If you don’t mind me asking, say you had a CLI app that output some files that had timestamps or something. I was using cram to check that the files actually get made something like:

  $ make_blah thing && ls new_file_thing_*
  new_file_thing_*.txt (glob)

Using the glob there since the timestamp in the file changes every time the test is run. Just wondering how you might approach about testing that sort of thing without the glob or re features.

The way we handle it in dune is to redact the non deterministic parts:

  $ make_blah thing && ls new_file_thing_* | sed 's/_[0-9]+/<redacted>/'

The story is as follow: several years ago, we discovered python cram tests at Jane Street. We tried them and liked them, decided to port the concept to our favourite language and wrote ppx_expect.

We then started using expectation tests everywhere in our code base. Since ppx_expect was inspired by python cram tests, it also supported globs and regexps and we used these in a lot of places for the reason @mooreryan mentioned: to cope with tests that had a non-reproducible output. And sometimes also just to hide the parts of the output that were not interesting.

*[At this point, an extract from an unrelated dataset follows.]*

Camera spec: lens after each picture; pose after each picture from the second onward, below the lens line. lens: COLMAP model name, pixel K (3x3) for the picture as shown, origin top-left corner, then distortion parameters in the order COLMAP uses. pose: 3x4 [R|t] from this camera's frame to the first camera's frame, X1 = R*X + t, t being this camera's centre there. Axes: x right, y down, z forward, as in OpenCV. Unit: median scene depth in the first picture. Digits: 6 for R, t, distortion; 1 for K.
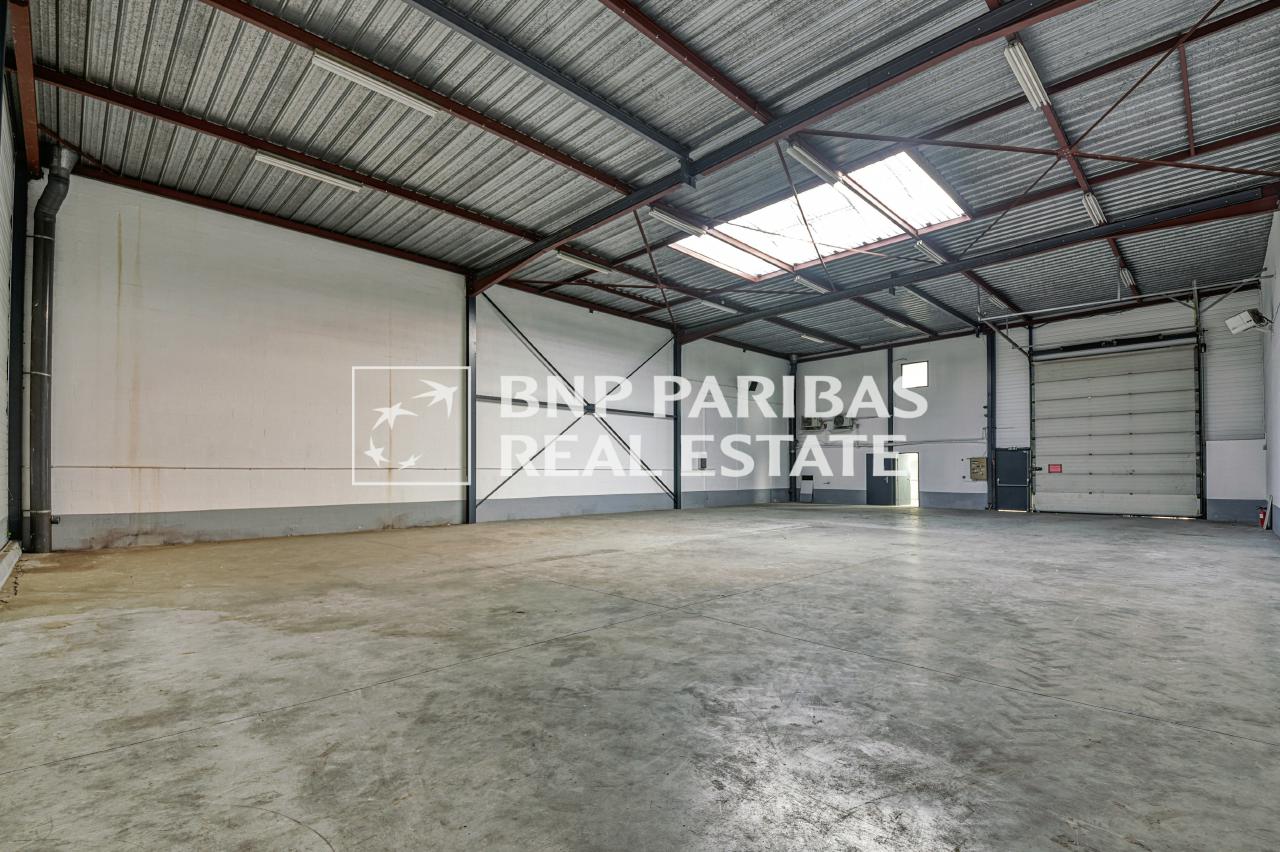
lens RADIAL K [[578.7, 0, 640.6], [0, 578.7, 494.1], [0, 0, 1]] dist [0.000973, -0.001713]
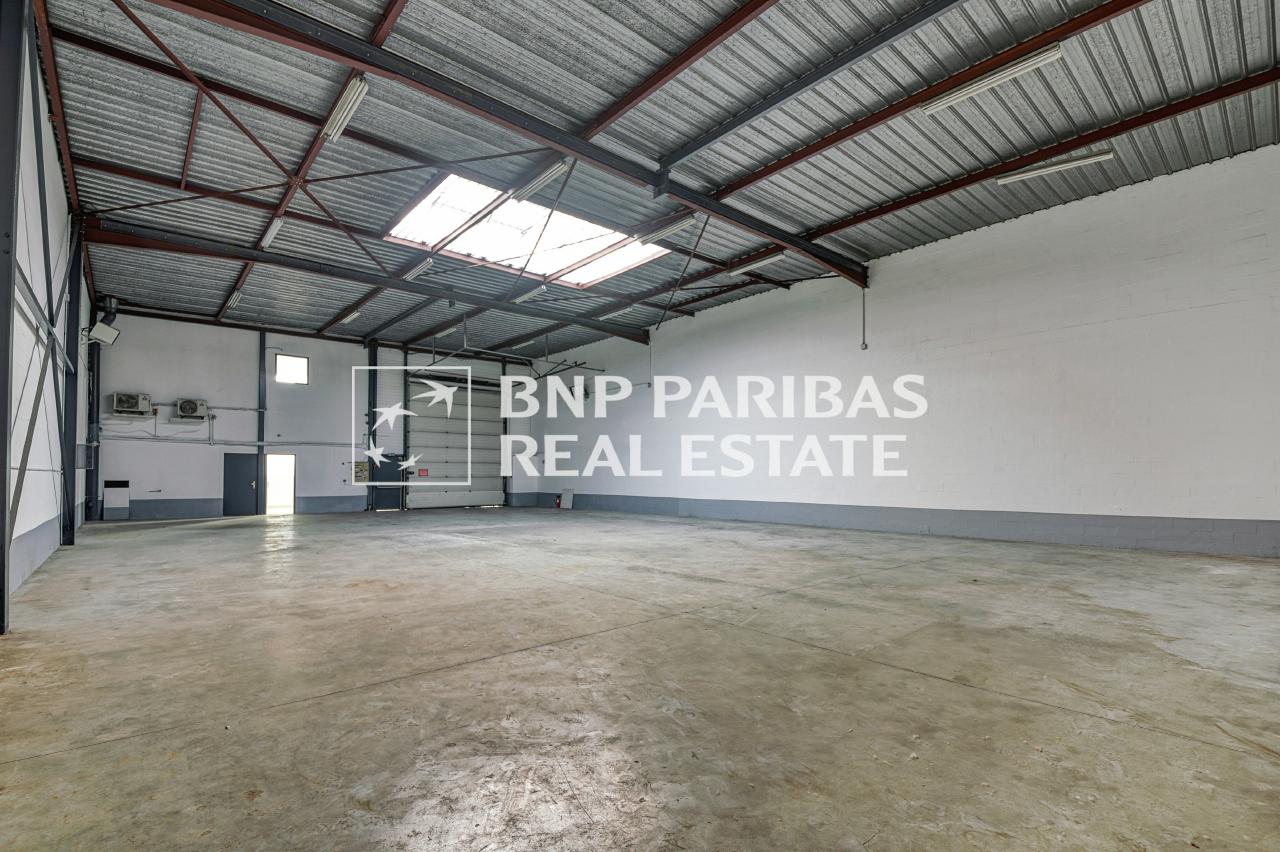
lens RADIAL K [[578.7, 0, 613.3], [0, 578.7, 473.3], [0, 0, 1]] dist [0.000973, -0.001713]
pose [[0.078307, 0.000144, 0.996929, -1.192559], [0.036239, 0.999339, -0.002991, -0.062919], [-0.996270, 0.036362, 0.078250, 1.306347]]
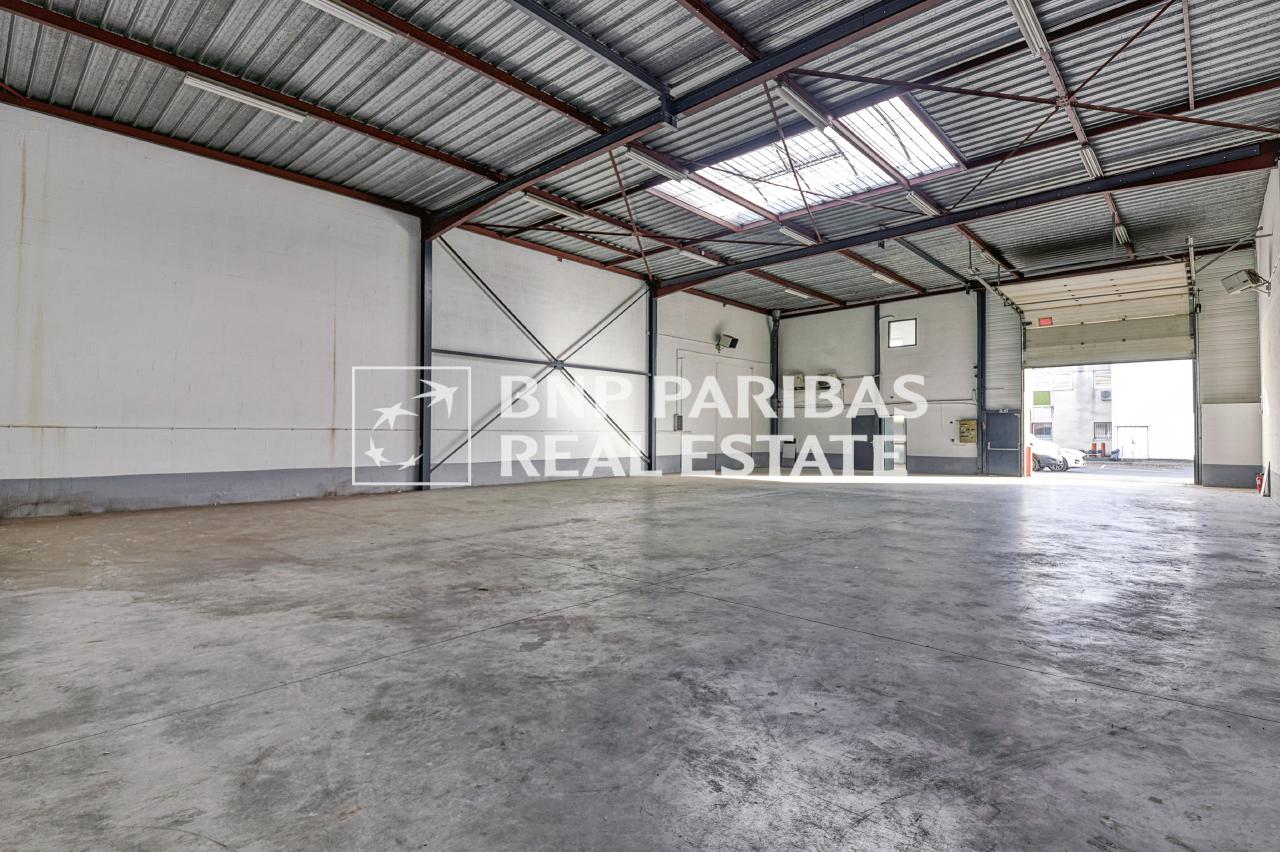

Once we had written a lot of expectation tests and we started working and updating existing ones, we realised that globs and regexps break the usual workflow of expectation tests. Indeed, the usual workflow is:

  • edit → save → run → accept correction

However, when you use globs and regexps, the workflow becomes:

  • edit → save → run → accept correction → edit expectation

Not only the last step has to be done manually, but it has to be repeated. Indeed, as soon as your output is no longer matched, the carefully crafted globs and regexps are simply lost and you have to write them all over again. This workflow is not pleasant, especially when you have a lot of tests to work with. So instead, we settled for the method @rgrinberg described: post-processing the output. Contrary to globs and regexps, the post-processing is part of the code so it is never lost when you accept a correction. Which means that you get back the nice edit -> save -> run -> accept correction workflow. We have happily been using this method for several years and never regretted moving away from globs and regexps.

Dune cram tests where developed after all this, so I pushed for not including support for globs and regexps.


Thanks for the great explanation! That makes a lot of sense especially when considering that the globs and regexes break the edit, save, run, accept loop.